"There is in my nature a strain of asceticism, and I have subjected my flesh each week to a severe mortification. I have never failed to read the literary supplement of the Times." So says Mr. Somerset Maugham. The first part of the statement is difficult to believe after reading "The Moon and Sixpence." The latter part may be true, but it can't be truer than the statement that any one, possessed of ordinary decency and sensibility, and belief that love, sentiment, kindliness, generosity, altruism, forgiveness, and faith are the seven lamps that illumine our path on our way to immortality, will subject his flesh to severe mortification, while being interested and sometimes even amused by reading Mr. Maugham's new book.


[CHAPTER IX
THE LITERARY MAUSOLEUM OF SAMUEL BUTLER]

"Those two fat volumes with which it is our custom to commemorate the dead—who does not know them, with their ill-digested masses of material, their slipshod style, their love of tedious panegyric, their lamentable lack of selection, of detachment, of design?"

—Lytton Strachey.

Samuel Butler's "Note-books" and "The Authoress of the Odyssey" added to the delights of the spring of 1915, which I spent in Sicily.
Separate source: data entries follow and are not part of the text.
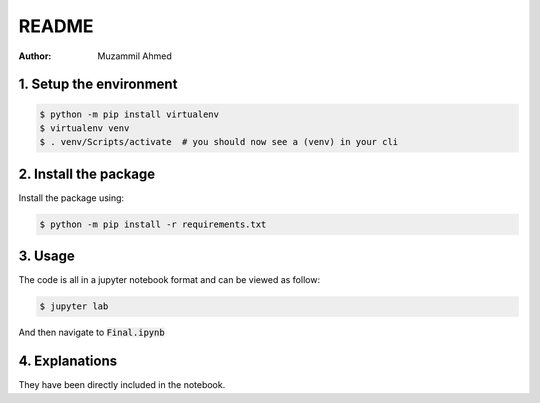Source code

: ======
README
======

:Author: Muzammil Ahmed

1. Setup the environment
========================

.. code:: console

   $ python -m pip install virtualenv
   $ virtualenv venv
   $ . venv/Scripts/activate  # you should now see a (venv) in your cli


2. Install the package
======================

Install the package using:

.. code:: console
    
    $ python -m pip install -r requirements.txt


3. Usage
========

The code is all in a jupyter notebook format and can be viewed as follow:

.. code:: python

    $ jupyter lab

And then navigate to :code:`Final.ipynb`


4. Explanations
===============

They have been directly included in the notebook.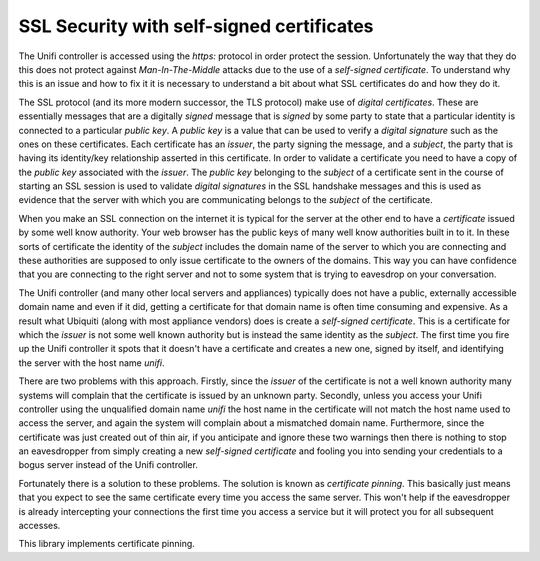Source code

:SSL Security with self-signed certificates
==========================================

The Unifi controller is accessed using the `https:` protocol in order protect the session. Unfortunately the way that they do this does not protect against *Man-In-The-Middle* attacks due to the use of a *self-signed certificate*. To understand why this is an issue and how to fix it it is necessary to understand a bit about what SSL certificates do and how they do it.

The SSL protocol (and its more modern successor, the TLS protocol) make use of *digital certificates*. These are essentially messages that are a digitally *signed* message that is *signed* by some party to state that a particular identity is connected to a particular *public key*. A *public key* is a value that can be used to verify a *digital signature* such as the ones on these certificates. Each certificate has an *issuer*, the party signing the message, and a *subject*, the party that is having its identity/key relationship asserted in this certificate. In order to validate a certificate you need to have a copy of the *public key* associated with the *issuer*. The *public key* belonging to the *subject* of a certificate sent in the course of starting an SSL session is used to validate *digital signatures* in the SSL handshake messages and this is used as evidence that the server with which you are communicating belongs to the *subject* of the certificate.

When you make an SSL connection on the internet it is typical for the server at the other end to have a *certificate* issued by some well know authority. Your web browser has the public keys of many well know authorities built in to it. In these sorts of certificate the identity of the *subject* includes the domain name of the server to which you are connecting and these authorities are supposed to only issue certificate to the owners of the domains. This way you can have confidence that you are connecting to the right server and not to some system that is trying to eavesdrop on your conversation.

The Unifi controller (and many other local servers and appliances) typically does not have a public, externally accessible domain name and even if it did, getting a certificate for that domain name is often time consuming and expensive. As a result what Ubiquiti (along with most appliance vendors) does is create a *self-signed certificate*. This is a certificate for which the *issuer* is not some well known authority but is instead the same identity as the *subject*. The first time you fire up the Unifi controller it spots that it doesn't have a certificate and creates a new one, signed by itself, and identifying the server with the host name `unifi`.

There are two problems with this approach. Firstly, since the *issuer* of the certificate is not a well known authority many systems will complain that the certificate is issued by an unknown party. Secondly, unless you access your Unifi controller using the unqualified domain name `unifi` the host name in the certificate will not match the host name used to access the server, and again the system will complain about a mismatched domain name. Furthermore, since the certificate was just created out of thin air, if you anticipate and ignore these two warnings then there is nothing to stop an eavesdropper from simply creating a new *self-signed certificate* and fooling you into sending your credentials to a bogus server instead of the Unifi controller.

Fortunately there is a solution to these problems. The solution is known as *certificate pinning*. This basically just means that you expect to see the same certificate every time you access the same server. This won't help if the eavesdropper is already intercepting your connections the first time you access a service but it will protect you for all subsequent accesses.

This library implements certificate pinning.
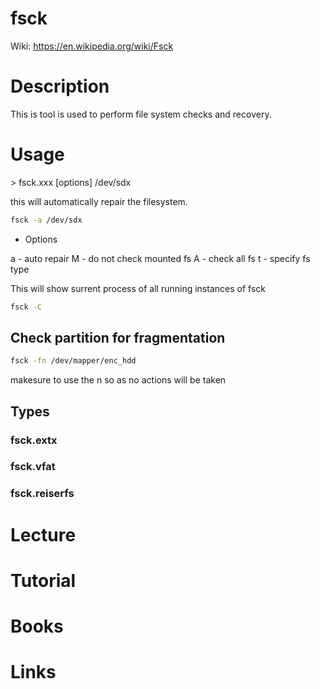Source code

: #+TAGS: fsck filesystem_diagnosis


* fsck
Wiki: https://en.wikipedia.org/wiki/Fsck
* Description
This is tool is used to perform file system checks and recovery.

* Usage
> fsck.xxx [options] /dev/sdx

this will automatically repair the filesystem.
#+BEGIN_SRC sh
fsck -a /dev/sdx
#+END_SRC

- Options
a - auto repair
M - do not check mounted fs
A - check all fs
t - specify fs type


This will show surrent process of all running instances of fsck
#+BEGIN_SRC sh
fsck -C
#+END_SRC


** Check partition for fragmentation
#+BEGIN_SRC sh
fsck -fn /dev/mapper/enc_hdd
#+END_SRC
makesure to use the n so as no actions will be taken

** Types
*** fsck.extx
*** fsck.vfat
*** fsck.reiserfs
* Lecture
* Tutorial
* Books
* Links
The former, which is the quintessence of his wisdom and his impudence, gave revealing peeps into the mental and emotional make-up of the man who in "Erewhon" forecast the advent of the supremacy of machines and anticipated Mrs. Eddy in considering disease a sin and a crime, and the latter gave a quickened interest to Trapani, Segesta, and many other places, some of which have since become shrines in my memory.

From these "Note-Books" and from "The Way with All Flesh," which gave a remarkable vista of his own unconscious mind as well as those of his ancestors, I made a vivid picture of the author. It has been blurred, and in some respects quite erased by the two massive biographic volumes recently given to the world by Mr. Henry Festing Jones,[A] and which depicts him in all the nakedness of his virtues and his infirmities, revealing an unloving and unlovable character. Some day it will be explained to us why we cannot be left in possession of the cherished delusions that add to our happiness, increase our good-will toward our fellow men, and in no wise impair the reputations of those to whom they are directed.

One of the things that is most difficult to forgive a biographer is the wealth of sordid details they give us about our gods. Who can forgive Ranieri, for instance, for having told us with so much particularity that Leopardi hated to change his shirt or to take a bath, that he had a passion for cheap sweets, that he insisted upon keeping the servants of the household where he was a guest up until midnight in order that he might have his principal meal, that he was morbidly susceptible to adulation? It does not advantage any one to know such things, even if they are true, and if it serves any laudable purpose I am not aware that it has been set forth.

Mr. Jones's biography is painfully candid and distressingly frank and confidential.

Samuel Butler's life was one of rebellion and resignation, of contention and strife, of unhappiness and unyieldingness, of disappointment and suspicion, of wrongheartedness and rightmindedness, of rude energy and crude revery. He had a vanity of his intellectual capacity that transcends all understanding and a passion for what he called doing things thoroughly. He believed in the music of Handel, in the art of Giovanni Bellini, and his credo was the thirteenth chapter of St. Paul's First Epistle to the Corinthians, which apotheosizes charity and humility. Samuel Butler may have had charity and humility on his lips, but I fail to find from reading his biography that they ever got as far as his heart. He had an unhappy childhood, a perturbed adolescence, a lonely and isolated early manhood, an obsessed maturity, and an emotionally sterile old age. He hated his father, he pitied his mother, he barely tolerated his sisters, and he suspected the integrity and motives of his illustrious contemporaries who, though polite to him, personally ignored him controversially. Indeed, part of the time he must have felt himself a modern, though tame Ishmael, his hand against every man, and every man's hand against him.